→ **Exercise data**:
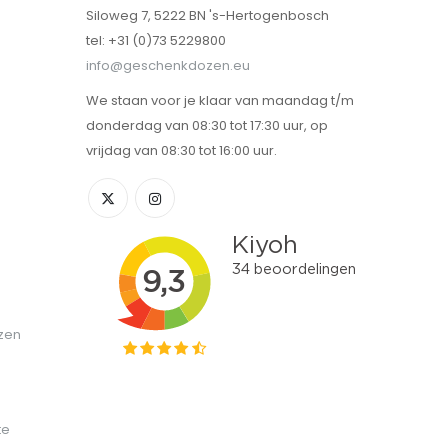
Siloweg 7, 5222 BN 's-Hertogenbosch
tel: +31 (0)73 5229800
info@geschenkdozen.eu
We staan voor je klaar van maandag t/m
donderdag van 08:30 tot 17:30 uur, op
vrijdag van 08:30 tot 16:00 uur.
zen
te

→ **Your assignment**: Rewrite the lines above as a Markdown table with two columns, "No." for the row number and "Line" for the text, skipping blank lines and leaving out the pictures.

→ **Expected answer**:
| No. | Line |
|---|---|
| 1 | Siloweg 7, 5222 BN 's-Hertogenbosch |
| 2 | tel: +31 (0)73 5229800 |
| 3 | info@geschenkdozen.eu |
| 4 | We staan voor je klaar van maandag t/m |
| 5 | donderdag van 08:30 tot 17:30 uur, op |
| 6 | vrijdag van 08:30 tot 16:00 uur. |
| 7 | zen |
| 8 | te |